**Qué se pide**
Actualiza un tramo del texto sobre la crónica latinoamericana cambiando "norteamericano" por "estadounidense". Empieza en las palabras que contienen "Fotografía de Daniel" y detente después de "de expresiones artísticas.".

**Fragmento citado**
Fotografía de Daniel Mordzinski |
POR TATIANA LANDÍN
Crónicas, ¿para qué? “Se escribe para tratar de entender”, sí, siempre hemos tratado de entender. Tenemos la ficción y sus pactos de lectura. Sabemos que nos cuentan algo que es mentira y por otro lado, sabemos que nos cuentan algo que es verdad (parafraseando a Martín Caparrós). Por lo tanto, queda claro que los límites entre periodismo y literatura ya se cruzaron hace tiempo.
Se habla de un boom del periodismo latinoamericano cuando la crónica fue tan bien tratada por los modernistas y mucho tiempo después por algo conocido como el Nuevo Periodismo norteamericano en los sesenta. Los abordajes para cada tiempo son distintos y el testimonio de cada época se recoge en una variedad de expresiones artísticas.
En el desfile de cronistas latinoamericanos hay una gran variedad para apreciar los distintos estilos y experiencias en el amplio territorio de las realidades latinoamericanas. Hay entonces voces que encuentran una particular relación entre realidad y texto, entre lo que es saber narrar y conjugar información con las libertades del lenguaje.
Leila Guerriero (Junín, Argentina, 1967) es el nombre que no puede faltar en el actual panorama de la crónica latinoamericana. Ella es periodista. Ella es cronista. Ella es lectora de literatura. Siempre se define así y siempre encuentra una forma de conducir su narrativa a su propio ritmo.

**Datos proporcionados**
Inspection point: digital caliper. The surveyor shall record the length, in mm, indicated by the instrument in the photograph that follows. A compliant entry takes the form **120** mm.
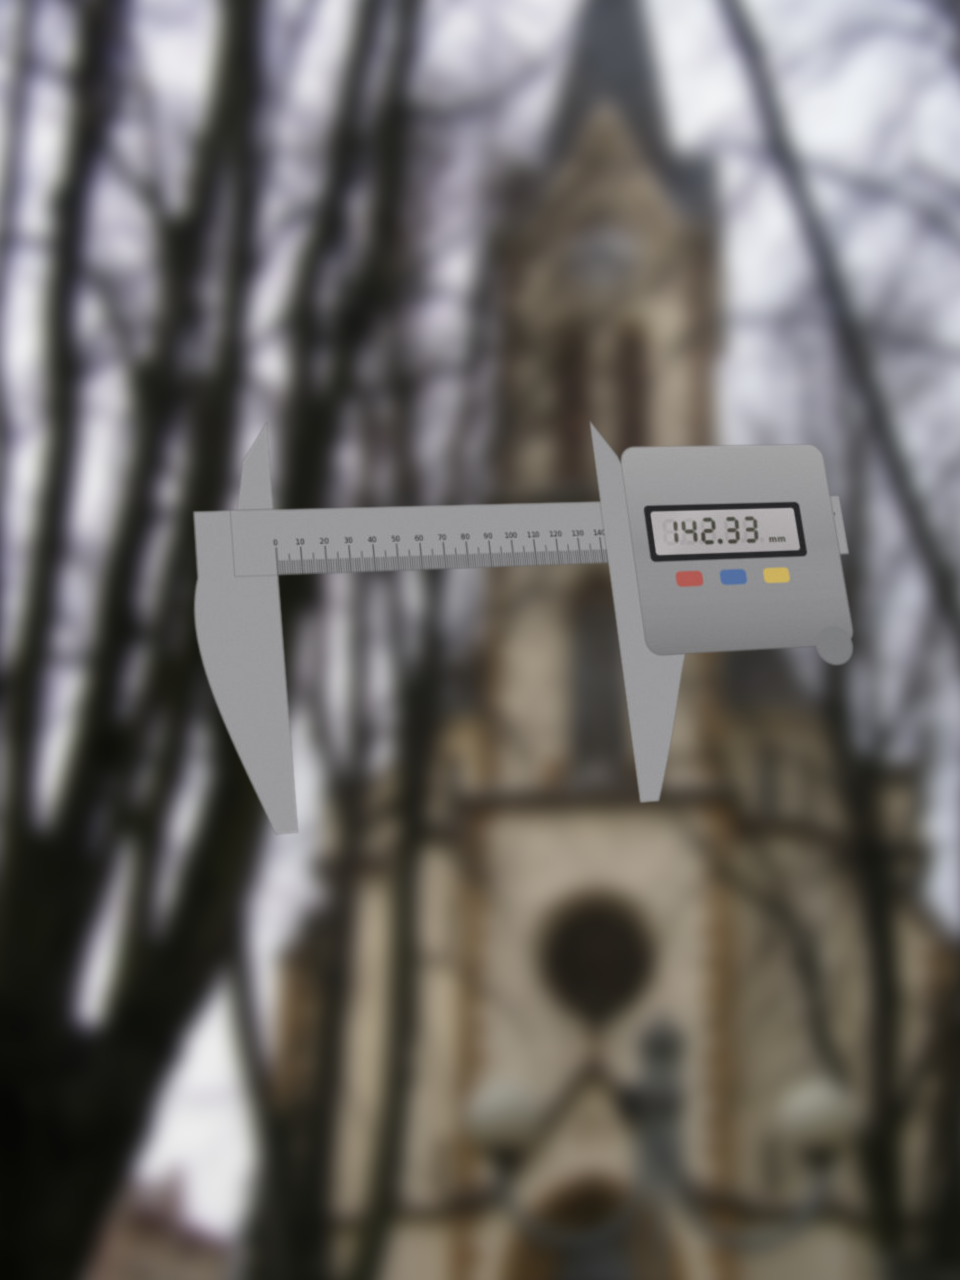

**Resultado**
Fotografía de Daniel Mordzinski |
POR TATIANA LANDÍN
Crónicas, ¿para qué? “Se escribe para tratar de entender”, sí, siempre hemos tratado de entender. Tenemos la ficción y sus pactos de lectura. Sabemos que nos cuentan algo que es mentira y por otro lado, sabemos que nos cuentan algo que es verdad (parafraseando a Martín Caparrós). Por lo tanto, queda claro que los límites entre periodismo y literatura ya se cruzaron hace tiempo.
Se habla de un boom del periodismo latinoamericano cuando la crónica fue tan bien tratada por los modernistas y mucho tiempo después por algo conocido como el Nuevo Periodismo estadounidense en los sesenta. Los abordajes para cada tiempo son distintos y el testimonio de cada época se recoge en una variedad de expresiones artísticas.